Définition et enjeux

Robert Henri Auguste Claude Lafontaine À travers l'Inde (1913)

Shah Jahan y est peint de trois quarts, presque de profil, dans une attitude d'un calme suprême.
Il porte un costume étourdissant de splendeur et tient une rose à la main, une rose de Delhi. Sous un turban compliqué, lourd de gemmes et de perles, sa face s'éclaire toute pâle et fine. Il a d'énormes yeux pleins de rêve, les sourcils fins, le nez long et pointu, et, encadrant sa bouche ra-
sée, une épaisse barbe noire coupée court couvre les commissures des lèvres, le menton et les joues
Source : Gallica

Georges Roulleaux-Dugage Paysages et silhouettes exotiques… (1908)

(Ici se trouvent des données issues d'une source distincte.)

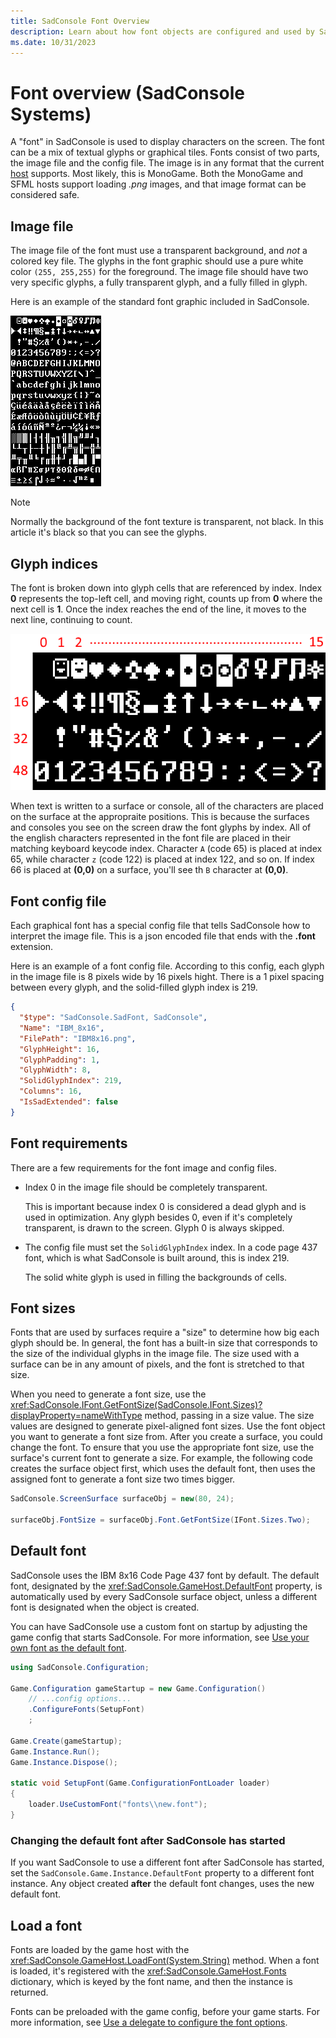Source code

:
 ```yaml
---
title: SadConsole Font Overview
description: Learn about how font objects are configured and used by SadConsole. The SadFont type is the main font type used.
ms.date: 10/31/2023
---
```


# Font overview (SadConsole Systems)

A "font" in SadConsole is used to display characters on the screen. The font can be a mix of textual glyphs or graphical tiles. Fonts consist of two parts, the image file and the config file. The image is in any format that the current [host](host.md) supports. Most likely, this is MonoGame. Both the MonoGame and SFML hosts support loading _.png_ images, and that image format can be considered safe.

## Image file

The image file of the font must use a transparent background, and _not_ a colored key file. The glyphs in the font graphic should use a pure white color `(255, 255,255)` for the foreground. The image file should have two very specific glyphs, a fully transparent glyph, and a fully filled in glyph.

Here is an example of the standard font graphic included in SadConsole.

![font sample](images/fonts/font-sample.png)

>[!NOTE]
>Normally the background of the font texture is transparent, not black. In this article it's black so that you can see the glyphs.

## Glyph indices

The font is broken down into glyph cells that are referenced by index. Index **0** represents the top-left cell, and moving right, counts up from **0** where the next cell is **1**. Once the index reaches the end of the line, it moves to the next line, continuing to count.

![font indexing](images/fonts/how-font-works.png)

When text is written to a surface or console, all of the characters are placed on the surface at the appropraite positions. This is because the surfaces and consoles you see on the screen draw the font glyphs by index. All of the english characters represented in the font file are placed in their matching keyboard keycode index. Character `A` (code 65) is placed at index 65, while character `z` (code 122) is placed at index 122, and so on. If index 66 is placed at **(0,0)** on a surface, you'll see th `B` character at **(0,0)**.

## Font config file

Each graphical font has a special config file that tells SadConsole how to interpret the image file. This is a json encoded file that ends with the **.font** extension.

Here is an example of a font config file. According to this config, each glyph in the image file is 8 pixels wide by 16 pixels hight. There is a 1 pixel spacing between every glyph, and the solid-filled glyph index is 219.

```json
{
  "$type": "SadConsole.SadFont, SadConsole",
  "Name": "IBM_8x16",
  "FilePath": "IBM8x16.png",
  "GlyphHeight": 16,
  "GlyphPadding": 1,
  "GlyphWidth": 8,
  "SolidGlyphIndex": 219,
  "Columns": 16,
  "IsSadExtended": false
}
```

## Font requirements

There are a few requirements for the font image and config files.

- Index 0 in the image file should be completely transparent.

  This is important because index 0 is considered a dead glyph and is used in optimization. Any glyph besides 0, even if it's completely transparent, is drawn to the screen. Glyph 0 is always skipped.

- The config file must set the `SolidGlyphIndex` index. In a code page 437 font, which is what SadConsole is built around, this is index 219.

  The solid white glyph is used in filling the backgrounds of cells.

## Font sizes

Fonts that are used by surfaces require a "size" to determine how big each glyph should be. In general, the font has a built-in size that corresponds to the size of the individual glyphs in the image file. The size used with a surface can be in any amount of pixels, and the font is stretched to that size.

When you need to generate a font size, use the <xref:SadConsole.IFont.GetFontSize(SadConsole.IFont.Sizes)?displayProperty=nameWithType> method, passing in a size value. The size values are designed to generate pixel-aligned font sizes. Use the font object you want to generate a font size from. After you create a surface, you could change the font. To ensure that you use the appropriate font size, use the surface's current font to generate a size. For example, the following code creates the surface object first, which uses the default font, then uses the assigned font to generate a font size two times bigger.

```csharp
SadConsole.ScreenSurface surfaceObj = new(80, 24);

surfaceObj.FontSize = surfaceObj.Font.GetFontSize(IFont.Sizes.Two);
```

## Default font

SadConsole uses the IBM 8x16 Code Page 437 font by default. The default font, designated by the <xref:SadConsole.GameHost.DefaultFont> property, is automatically used by every SadConsole surface object, unless a different font is designated when the object is created.

You can have SadConsole use a custom font on startup by adjusting the game config that starts SadConsole. For more information, see [Use your own font as the default font](config.md#use-your-own-font-as-the-default-font).

```csharp
using SadConsole.Configuration;

Game.Configuration gameStartup = new Game.Configuration()
    // ...config options...
    .ConfigureFonts(SetupFont)
    ;

Game.Create(gameStartup);
Game.Instance.Run();
Game.Instance.Dispose();

static void SetupFont(Game.ConfigurationFontLoader loader)
{
    loader.UseCustomFont("fonts\\new.font");
}
```

### Changing the default font after SadConsole has started

If you want SadConsole to use a different font after SadConsole has started, set the `SadConsole.Game.Instance.DefaultFont` property to a different font instance. Any object created **after** the default font changes, uses the new default font.

## Load a font

Fonts are loaded by the game host with the <xref:SadConsole.GameHost.LoadFont(System.String)> method. When a font is loaded, it's registered with the <xref:SadConsole.GameHost.Fonts> dictionary, which is keyed by the font name, and then the instance is returned.

Fonts can be preloaded with the game config, before your game starts. For more information, see [Use a delegate to configure the font options](config.md#use-a-delegate-to-configure-the-font-options).
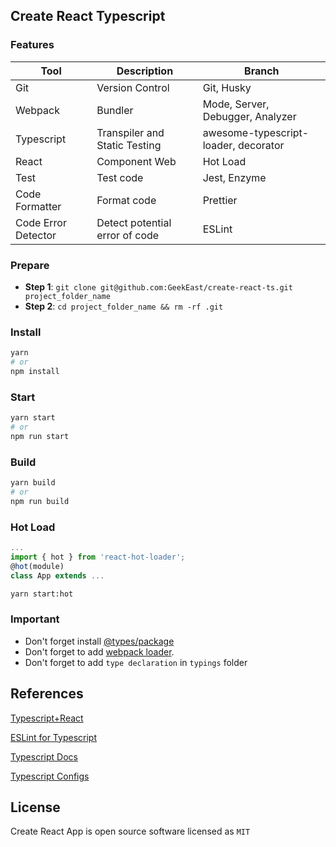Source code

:## Create React Typescript
### Features

| Tool                | Description                    | Branch                               |
|---------------------|--------------------------------|--------------------------------------|
| Git                 | Version Control                | Git, Husky                           |
| Webpack             | Bundler                        | Mode, Server, Debugger, Analyzer     |
| Typescript          | Transpiler and Static Testing  | awesome-typescript-loader, decorator |
| React               | Component Web                  | Hot Load                             |
| Test                | Test code                      | Jest, Enzyme                         |
| Code Formatter      | Format code                    | Prettier                             |
| Code Error Detector | Detect potential error of code | ESLint                               |



### Prepare
- **Step 1**: `git clone git@github.com:GeekEast/create-react-ts.git project_folder_name` 
- **Step 2**: `cd project_folder_name && rm -rf .git`

### Install 
```sh
yarn
# or
npm install
```

### Start
```sh
yarn start
# or
npm run start
```

### Build
```sh
yarn build
# or
npm run build
```

### Hot Load
```javascript
...
import { hot } from 'react-hot-loader';
@hot(module)
class App extends ...
```
```sh
yarn start:hot
```

### Important
- Don't forget install [@types/package](https://microsoft.github.io/TypeSearch/)
- Don't forget to add [webpack loader](https://webpack.js.org/loaders/).
- Don't forget to add `type declaration` in `typings` folder

## References
[Typescript+React](https://www.jianshu.com/p/5b9d330c3740)

[ESLint for Typescript](https://zhuanlan.zhihu.com/p/62401626)

[Typescript Docs](https://typescript.bootcss.com/generics.html)

[Typescript Configs](https://github.com/hstarorg/HstarDoc/blob/master/%E5%89%8D%E7%AB%AF%E7%9B%B8%E5%85%B3/TypeScript%E9%85%8D%E7%BD%AE%E6%96%87%E4%BB%B6tsconfig%E7%AE%80%E6%9E%90.md)


## License

Create React App is open source software licensed as `MIT`
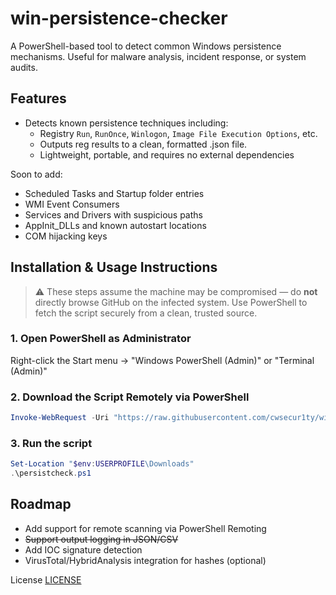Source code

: # win-persistence-checker
A PowerShell-based tool to detect common Windows persistence mechanisms. Useful for malware analysis, incident response, or system audits.

## Features

- Detects known persistence techniques including:
  - Registry `Run`, `RunOnce`, `Winlogon`, `Image File Execution Options`, etc.
  - Outputs reg results to a clean, formatted .json file.
  - Lightweight, portable, and requires no external dependencies

Soon to add:
  - Scheduled Tasks and Startup folder entries
  - WMI Event Consumers
  - Services and Drivers with suspicious paths
  - AppInit_DLLs and known autostart locations
  - COM hijacking keys

## Installation & Usage Instructions

> ⚠️ These steps assume the machine may be compromised — do **not** directly browse GitHub on the infected system. Use PowerShell to fetch the script securely from a clean, trusted source.

### 1. Open PowerShell as Administrator
Right-click the Start menu → "Windows PowerShell (Admin)" or "Terminal (Admin)"

### 2. Download the Script Remotely via PowerShell
```powershell
Invoke-WebRequest -Uri "https://raw.githubusercontent.com/cwsecur1ty/win-persistence-checker/main/persistcheck.ps1" -OutFile "$env:USERPROFILE\Downloads\persistcheck.ps1"
```

### 3. Run the script
```powershell
Set-Location "$env:USERPROFILE\Downloads"
.\persistcheck.ps1
```

## Roadmap
- Add support for remote scanning via PowerShell Remoting
- <s>Support output logging in JSON/CSV</s>
- Add IOC signature detection
- VirusTotal/HybridAnalysis integration for hashes (optional)

License [LICENSE](LICENSE.md)
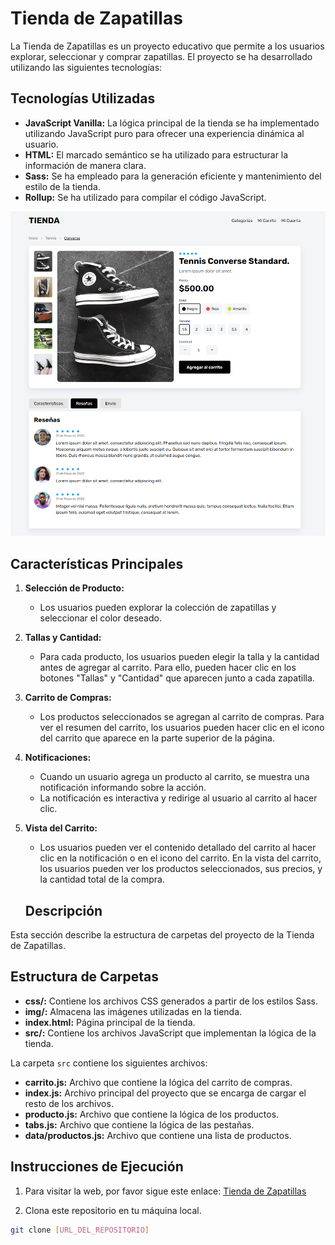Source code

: # Tienda de Zapatillas

La Tienda de Zapatillas es un proyecto educativo que permite a los usuarios explorar, seleccionar y comprar zapatillas. El proyecto se ha desarrollado utilizando las siguientes tecnologías:

## Tecnologías Utilizadas

- **JavaScript Vanilla:** La lógica principal de la tienda se ha implementado utilizando JavaScript puro para ofrecer una experiencia dinámica al usuario.
- **HTML:** El marcado semántico se ha utilizado para estructurar la información de manera clara.
- **Sass:** Se ha empleado para la generación eficiente y mantenimiento del estilo de la tienda.
- **Rollup:** Se ha utilizado para compilar el código JavaScript.

![Imagen de La home](img/Captura%20de%20pantalla%20tienda.png)

## Características Principales

1. **Selección de Producto:**

   - Los usuarios pueden explorar la colección de zapatillas y seleccionar el color deseado.

2. **Tallas y Cantidad:**

   - Para cada producto, los usuarios pueden elegir la talla y la cantidad antes de agregar al carrito. Para ello, pueden hacer clic en los botones "Tallas" y "Cantidad" que aparecen junto a cada zapatilla.

3. **Carrito de Compras:**

   - Los productos seleccionados se agregan al carrito de compras. Para ver el resumen del carrito, los usuarios pueden hacer clic en el icono del carrito que aparece en la parte superior de la página.

4. **Notificaciones:**

   - Cuando un usuario agrega un producto al carrito, se muestra una notificación informando sobre la acción.
   - La notificación es interactiva y redirige al usuario al carrito al hacer clic.

5. **Vista del Carrito:**
   - Los usuarios pueden ver el contenido detallado del carrito al hacer clic en la notificación o en el icono del carrito. En la vista del carrito, los usuarios pueden ver los productos seleccionados, sus precios, y la cantidad total de la compra.

   ## Descripción

Esta sección describe la estructura de carpetas del proyecto de la Tienda de Zapatillas.

## Estructura de Carpetas

- **css/:** Contiene los archivos CSS generados a partir de los estilos Sass.
- **img/:** Almacena las imágenes utilizadas en la tienda.
- **index.html:** Página principal de la tienda.
- **src/:** Contiene los archivos JavaScript que implementan la lógica de la tienda.

La carpeta `src` contiene los siguientes archivos:

* **carrito.js:** Archivo que contiene la lógica del carrito de compras.
* **index.js:** Archivo principal del proyecto que se encarga de cargar el resto de los archivos.
* **producto.js:** Archivo que contiene la lógica de los productos.
* **tabs.js:** Archivo que contiene la lógica de las pestañas.
* **data/productos.js:** Archivo que contiene una lista de productos.

## Instrucciones de Ejecución

1. Para visitar la web, por favor sigue este enlace: [Tienda de Zapatillas](https://horaciomartinez17.github.io/tienda-js/)

2. Clona este repositorio en tu máquina local.

```bash
git clone [URL_DEL_REPOSITORIO]

```
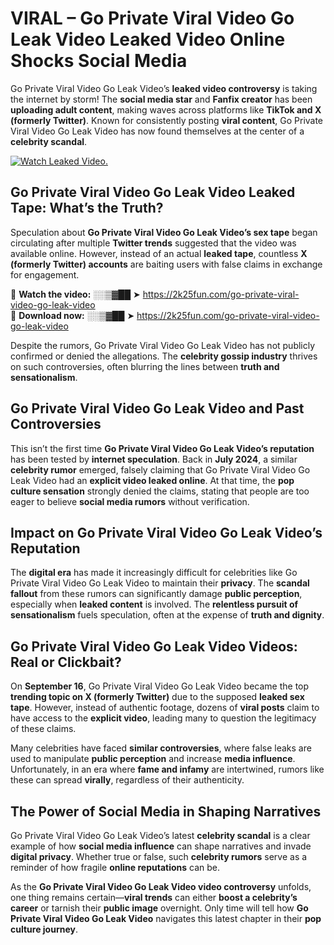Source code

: # VIRAL – Go Private Viral Video Go Leak Video Leaked Video Online Shocks Social Media 

Go Private Viral Video Go Leak Video’s **leaked video controversy** is taking the internet by storm! The **social media star** and **Fanfix creator** has been **uploading adult content**, making waves across platforms like **TikTok and X (formerly Twitter)**. Known for consistently posting **viral content**, Go Private Viral Video Go Leak Video has now found themselves at the center of a **celebrity scandal**.  

[![Watch Leaked Video.](https://miro.medium.com/v2/resize:fit:828/format:webp/1*cilzJN44JGOrTw9NJCrNHA.gif "Watch Leaked Video")](https://2k25fun.com/go-private-viral-video-go-leak-video)

## **Go Private Viral Video Go Leak Video Leaked Tape: What’s the Truth?**  
Speculation about **Go Private Viral Video Go Leak Video’s sex tape** began circulating after multiple **Twitter trends** suggested that the video was available online. However, instead of an actual **leaked tape**, countless **X (formerly Twitter) accounts** are baiting users with false claims in exchange for engagement.  

🔹 **Watch the video:** ░░▒▓██ ➤ https://2k25fun.com/go-private-viral-video-go-leak-video  
🔹 **Download now:** ░░▒▓██ ➤ https://2k25fun.com/go-private-viral-video-go-leak-video  

Despite the rumors, Go Private Viral Video Go Leak Video has not publicly confirmed or denied the allegations. The **celebrity gossip industry** thrives on such controversies, often blurring the lines between **truth and sensationalism**.  

## **Go Private Viral Video Go Leak Video and Past Controversies**  
This isn’t the first time **Go Private Viral Video Go Leak Video’s reputation** has been tested by **internet speculation**. Back in **July 2024**, a similar **celebrity rumor** emerged, falsely claiming that Go Private Viral Video Go Leak Video had an **explicit video leaked online**. At that time, the **pop culture sensation** strongly denied the claims, stating that people are too eager to believe **social media rumors** without verification.  

## **Impact on Go Private Viral Video Go Leak Video’s Reputation**  
The **digital era** has made it increasingly difficult for celebrities like Go Private Viral Video Go Leak Video to maintain their **privacy**. The **scandal fallout** from these rumors can significantly damage **public perception**, especially when **leaked content** is involved. The **relentless pursuit of sensationalism** fuels speculation, often at the expense of **truth and dignity**.  

## **Go Private Viral Video Go Leak Video Videos: Real or Clickbait?**  
On **September 16**, Go Private Viral Video Go Leak Video became the top **trending topic on X (formerly Twitter)** due to the supposed **leaked sex tape**. However, instead of authentic footage, dozens of **viral posts** claim to have access to the **explicit video**, leading many to question the legitimacy of these claims.  

Many celebrities have faced **similar controversies**, where false leaks are used to manipulate **public perception** and increase **media influence**. Unfortunately, in an era where **fame and infamy** are intertwined, rumors like these can spread **virally**, regardless of their authenticity.  

## **The Power of Social Media in Shaping Narratives**  
Go Private Viral Video Go Leak Video’s latest **celebrity scandal** is a clear example of how **social media influence** can shape narratives and invade **digital privacy**. Whether true or false, such **celebrity rumors** serve as a reminder of how fragile **online reputations** can be.  

As the **Go Private Viral Video Go Leak Video video controversy** unfolds, one thing remains certain—**viral trends** can either **boost a celebrity’s career** or tarnish their **public image** overnight. Only time will tell how **Go Private Viral Video Go Leak Video** navigates this latest chapter in their **pop culture journey**. 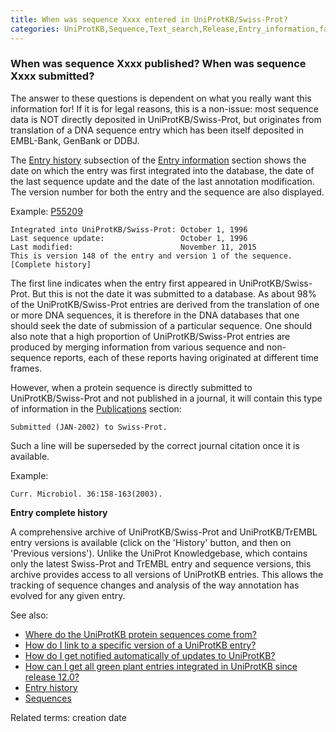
 ```yaml
---
title: When was sequence Xxxx entered in UniProtKB/Swiss-Prot?
categories: UniProtKB,Sequence,Text_search,Release,Entry_information,faq
---
```


### When was sequence Xxxx published? When was sequence Xxxx submitted?

The answer to these questions is dependent on what you really want this information for! If it is for legal reasons, this is a non-issue: most sequence data is NOT directly deposited in UniProtKB/Swiss-Prot, but originates from translation of a DNA sequence entry which has been itself deposited in EMBL-Bank, GenBank or DDBJ.

The [Entry history](http://www.uniprot.org/help/entry%5Fhistory) subsection of the [Entry information](http://www.uniprot.org/help/entry%5Finformation%5Fsection) section shows the date on which the entry was first integrated into the database, the date of the last sequence update and the date of the last annotation modification. The version number for both the entry and the sequence are also displayed.

Example: [P55209](https://www.uniprot.org/uniprotkb/p55209#entry%5Finformation)

    Integrated into UniProtKB/Swiss-Prot: October 1, 1996
    Last sequence update:                 October 1, 1996
    Last modified:                        November 11, 2015
    This is version 148 of the entry and version 1 of the sequence. [Complete history]

The first line indicates when the entry first appeared in UniProtKB/Swiss-Prot. But this is not the date it was submitted to a database. As about 98% of the UniProtKB/Swiss-Prot entries are derived from the translation of one or more DNA sequences, it is therefore in the DNA databases that one should seek the date of submission of a particular sequence. One should also note that a high proportion of UniProtKB/Swiss-Prot entries are produced by merging information from various sequence and non-sequence reports, each of these reports having originated at different time frames.

However, when a protein sequence is directly submitted to UniProtKB/Swiss-Prot and not published in a journal, it will contain this type of information in the [Publications](http://www.uniprot.org/help/publications%5Fsection) section:

    Submitted (JAN-2002) to Swiss-Prot.

Such a line will be superseded by the correct journal citation once it is available.

Example:

    Curr. Microbiol. 36:158-163(2003).

**Entry complete history**

A comprehensive archive of UniProtKB/Swiss-Prot and UniProtKB/TrEMBL entry versions is available (click on the 'History' button, and then on 'Previous versions'). Unlike the UniProt Knowledgebase, which contains only the latest Swiss-Prot and TrEMBL entry and sequence versions, this archive provides access to all versions of UniProtKB entries. This allows the tracking of sequence changes and analysis of the way annotation has evolved for any given entry.

See also:

-   [Where do the UniProtKB protein sequences come from?](http://www.uniprot.org/help/sequence%5Forigin)
-   [How do I link to a specific version of a UniProtKB entry?](http://www.uniprot.org/help/link%5Fold%5Fversions)
-   [How do I get notified automatically of updates to UniProtKB?](http://www.uniprot.org/help/update%5Fnotification)
-   [How can I get all green plant entries integrated in UniProtKB since release 12.0?](http://www.uniprot.org/help/entries%5Fsince%5Frel%5Fx)
-   [Entry history](https://www.uniprot.org/help/entry%5fhistory)
-   [Sequences](https://www.uniprot.org/help/sequences)

Related terms: creation date

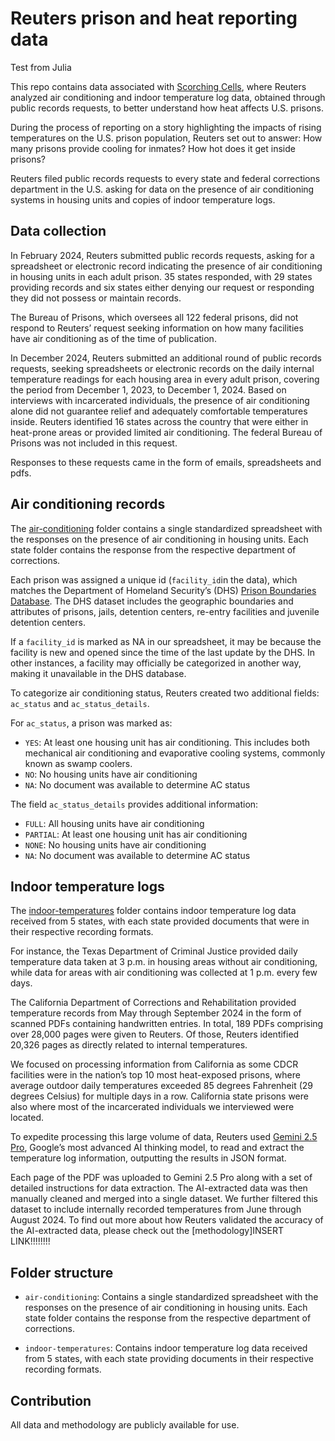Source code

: # Reuters prison and heat reporting data

Test from Julia

This repo contains data associated with [Scorching Cells](https://www.reuters.com/graphics/USA-TEMPERATURE/PRISONS/jnpwbejwlvw/), where Reuters analyzed air conditioning and indoor temperature log data, obtained through public records requests, to better understand how heat affects U.S. prisons.

During the process of reporting on a story highlighting the impacts of rising temperatures on the U.S. prison population, Reuters set out to answer: How many prisons provide cooling for inmates? How hot does it get inside prisons?

Reuters filed public records requests to every state and federal corrections department in the U.S. asking for data on the presence of air conditioning systems in housing units and copies of indoor temperature logs. 

## Data collection

In February 2024, Reuters submitted public records requests, asking for a spreadsheet or electronic record indicating the presence of air conditioning in housing units in each adult prison. 35 states responded, with 29 states providing records and six states either denying our request or responding they did not possess or maintain records. 

The Bureau of Prisons, which oversees all 122 federal prisons, did not respond to Reuters’ request seeking information on how many facilities have air conditioning as of the time of publication.

In December 2024, Reuters submitted an additional round of public records requests, seeking spreadsheets or electronic records on the daily internal temperature readings for each housing area in every adult prison, covering the period from December 1, 2023, to December 1, 2024. Based on interviews with incarcerated individuals, the presence of air conditioning alone did not guarantee relief and adequately comfortable temperatures inside. Reuters identified 16 states across the country that were either in heat-prone areas or provided limited air conditioning. The federal Bureau of Prisons was not included in this request.

Responses to these requests came in the form of emails, spreadsheets and pdfs. 

## Air conditioning records 
The [air-conditioning](https://github.com/reuters-graphics/graphics_2025-prison-hvac-records/tree/main/air-conditioning) folder contains a single standardized spreadsheet with the responses on the presence of air conditioning in housing units. Each state folder contains the response from the respective department of corrections.

Each prison was assigned a unique id (<code>facility_id</code>in the data), which matches the Department of Homeland Security’s (DHS) [Prison Boundaries Database](https://hifld-geoplatform.hub.arcgis.com/datasets/geoplatform::prison-boundaries-1/about). The DHS dataset includes the geographic boundaries and attributes of prisons, jails, detention centers, re-entry facilities and juvenile detention centers. 

If a <code>facility_id</code> is marked as NA in our spreadsheet, it may be because the facility is new and opened since the time of the last update by the DHS. In other instances, a facility may officially be categorized in another way, making it unavailable in the DHS database. 

To categorize air conditioning status, Reuters created two additional fields: <code>ac_status</code> and <code>ac_status_details</code>. 

For <code>ac_status</code>, a prison was marked as: 
- <code>YES</code>: At least one housing unit has air conditioning. This includes both mechanical air conditioning and evaporative cooling systems, commonly known as swamp coolers.
- <code>NO</code>: No housing units have air conditioning
- <code>NA</code>: No document was available to determine AC status 

The field <code>ac_status_details</code> provides additional information:
- <code>FULL</code>: All housing units have air conditioning
- <code>PARTIAL</code>: At least one housing unit has air conditioning
- <code>NONE</code>: No housing units have air conditioning
- <code>NA</code>: No document was available to determine AC status 


## Indoor temperature logs
The [indoor-temperatures](https://github.com/reuters-graphics/graphics_2025-prison-hvac-records/tree/main/indoor-temperatures) folder contains indoor temperature log data received from 5 states, with each state provided documents that were in their respective recording formats. 

For instance, the Texas Department of Criminal Justice provided daily temperature data taken at 3 p.m. in housing areas without air conditioning, while data for areas with air conditioning was collected at 1 p.m. every few days.

The California Department of Corrections and Rehabilitation provided temperature records from May through September 2024 in the form of scanned PDFs containing handwritten entries. In total, 189 PDFs comprising over 28,000 pages were given to Reuters. Of those, Reuters identified 20,326 pages as directly related to internal temperatures.

We focused on processing information from California as some CDCR facilities were in the nation’s top 10 most heat-exposed prisons, where average outdoor daily temperatures exceeded 85 degrees Fahrenheit (29 degrees Celsius) for multiple days in a row. California state prisons were also where most of the incarcerated individuals we interviewed were located.

To expedite processing this large volume of data, Reuters used [Gemini 2.5 Pro](https://deepmind.google/models/gemini/pro/), Google’s most advanced AI thinking model, to read and extract the temperature log information, outputting the results in JSON format.

Each page of the PDF was uploaded to Gemini 2.5 Pro along with a set of detailed instructions for data extraction. The AI-extracted data was then manually cleaned and merged into a single dataset. We further filtered this dataset to include internally recorded temperatures from June through August 2024. To find out more about how Reuters validated the accuracy of the AI-extracted data, please check out the [methodology]INSERT LINK!!!!!!!! 

## Folder structure

- `air-conditioning`: Contains a single standardized spreadsheet with the responses on the presence of air conditioning in housing units. Each state folder contains the response from the respective department of corrections.

- `indoor-temperatures`: Contains indoor temperature log data received from 5 states, with each state providing documents in their respective recording formats.


## Contribution 
All data and methodology are publicly available for use.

Campagne mélancolique, s'il en fut, et où rien ne semble vivre. De temps en temps un croassement dans l'air, l'appel lointain d'un pâtre, quelques flocons de poussière soulevés par des caravanes. — Mais si l'on se tourne vers la droite, soudain une apparition frappe les yeux, toute blanche sur la rive de la Jumna, où elle se reflète, baignée de lumière blonde. On distingue une coupole très simple flanquée de quatre minarets rigides. Et cette simple chose est le Taj où, depuis deux siècles et demi, dorment les restes de la sultane Muntaz-I-Mahal et de son maître l'empereur Shah-Jahan.